CF2072G I've Been Flipping Numbers for 300 Years and Calculated the Sum

After three hundred years of slime farming, Akito finally obtained the magical number $ n $ . Upon reaching the merchant, he wanted to exchange the number for gold, but the merchant gave the hero a quest. The merchant said that for the quest, the skill $ \text{rev}(n, p) $ would be required, which Akito, by happy coincidence, had recently learned. $ \text{rev}(n, p) $ represents the following procedure: 1. Write the number $ n $ in base $ p $ , let this representation be $ n = \overline{n_{\ell - 1} \ldots n_1 n_0} $ , where $ \ell $ is the length of the base $ p $ representation of the number $ n $ . 2. Reverse the base $ p $ representation, let this be $ m = \overline{n_0 n_1 \ldots n_{\ell - 1}} $ . 3. Convert the number $ m $ back to decimal and return it as the result. The merchant's quest was to calculate the sum $ x = \sum\limits_{p = 2}^{k} \text{rev}(n, p) $ . Since this number can be quite large, only the remainder of $ x $ when divided by $ 10^9 + 7 $ is required. The merchant also mentioned that the previous traveler had been calculating this sum for three hundred years and had not finished it. But you will help Akito finish it faster, right?

The first line contains the number $ t $ ( $ 1 \le t \le 5000 $ ) — the number of test cases. In the only line of each test case, two numbers $ n $ and $ k $ are given ( $ 1 \le n \le 3 \cdot 10^5, 2 \le k \le 10^{18} $ ) — the magical number and the upper limit for summation.
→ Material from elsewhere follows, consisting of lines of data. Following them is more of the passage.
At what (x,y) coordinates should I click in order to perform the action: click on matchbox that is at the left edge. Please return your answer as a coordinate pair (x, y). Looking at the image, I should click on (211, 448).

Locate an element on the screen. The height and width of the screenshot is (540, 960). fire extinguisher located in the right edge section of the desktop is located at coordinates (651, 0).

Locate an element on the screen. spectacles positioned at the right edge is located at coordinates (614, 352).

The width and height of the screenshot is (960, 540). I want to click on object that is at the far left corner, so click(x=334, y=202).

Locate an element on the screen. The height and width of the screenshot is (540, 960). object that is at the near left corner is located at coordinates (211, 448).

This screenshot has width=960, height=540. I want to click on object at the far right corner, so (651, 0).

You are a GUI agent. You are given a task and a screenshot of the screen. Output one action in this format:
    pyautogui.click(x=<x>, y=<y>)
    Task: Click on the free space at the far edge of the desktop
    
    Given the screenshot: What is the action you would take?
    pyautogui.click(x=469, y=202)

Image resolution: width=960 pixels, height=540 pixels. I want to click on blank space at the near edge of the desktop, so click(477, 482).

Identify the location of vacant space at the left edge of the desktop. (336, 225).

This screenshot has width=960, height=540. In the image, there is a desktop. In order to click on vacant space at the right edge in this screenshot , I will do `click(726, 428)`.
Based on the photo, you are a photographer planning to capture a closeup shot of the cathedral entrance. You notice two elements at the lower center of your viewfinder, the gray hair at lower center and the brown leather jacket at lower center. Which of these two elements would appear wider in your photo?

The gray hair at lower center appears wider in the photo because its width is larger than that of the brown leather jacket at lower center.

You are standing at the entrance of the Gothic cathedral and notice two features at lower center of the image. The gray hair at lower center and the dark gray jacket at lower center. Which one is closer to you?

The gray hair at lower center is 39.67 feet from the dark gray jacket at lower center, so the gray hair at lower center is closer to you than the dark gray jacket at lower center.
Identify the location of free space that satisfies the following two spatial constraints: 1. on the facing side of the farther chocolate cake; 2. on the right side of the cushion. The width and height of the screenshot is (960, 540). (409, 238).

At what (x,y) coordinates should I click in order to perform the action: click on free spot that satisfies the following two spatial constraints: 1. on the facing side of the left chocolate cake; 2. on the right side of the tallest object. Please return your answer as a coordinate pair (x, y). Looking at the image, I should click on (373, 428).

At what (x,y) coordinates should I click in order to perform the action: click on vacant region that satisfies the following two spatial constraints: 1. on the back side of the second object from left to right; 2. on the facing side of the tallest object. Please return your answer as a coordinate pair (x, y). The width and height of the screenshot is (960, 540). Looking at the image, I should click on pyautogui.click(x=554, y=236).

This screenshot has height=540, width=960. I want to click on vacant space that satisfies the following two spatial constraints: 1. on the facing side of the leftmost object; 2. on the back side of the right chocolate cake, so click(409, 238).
Note that the sum of $ n $ across all test cases is not bounded.

For each test case, you need to output a single number — the remainder of $ x = \sum\limits_{p = 2}^{k} \text{rev}(n, p) $ when divided by $ 10^9 + 7 $ .

In the third test case, $ n = 1 $ . The number one in any numeral system is represented by a single digit, which means $ \text{rev}(1, p) = 1 $ for any $ p \ge 2 $ . Thus, $ x = \sum\limits_{p = 2}^{k} 1 = \sum\limits_{p = 2}^{10} 1 = 10 - 2 + 1 = 9 $ . In the fourth test case, $ x = \text{rev}(4, 2) + \text{rev}(4, 3) + \text{rev}(4, 4) $ . Let's calculate each term: - $ 4 = 100_2 \rightarrow \text{rev}(4, 2) = 001_2 = 1 $ - $ 4 = 11_3 \rightarrow \text{rev}(4, 3) = 11_3 = 4 $ - $ 4 = 10_4 \rightarrow \text{rev}(4, 4) = 01_4 = 1 $ Thus, $ x = 1 + 4 + 1 = 6 $ .In the seventh test case, $ x = \text{rev}(9, 2) + \text{rev}(9, 3) $ . Let's calculate each term: - $ 9 = 1001_2 \rightarrow \text{rev}(9, 2) = 1001_2 = 9 $ - $ 9 = 100_3 \rightarrow \text{rev}(9, 3) = 001_3 = 1 $ Thus, $ x = 9 + 1 = 10 $ .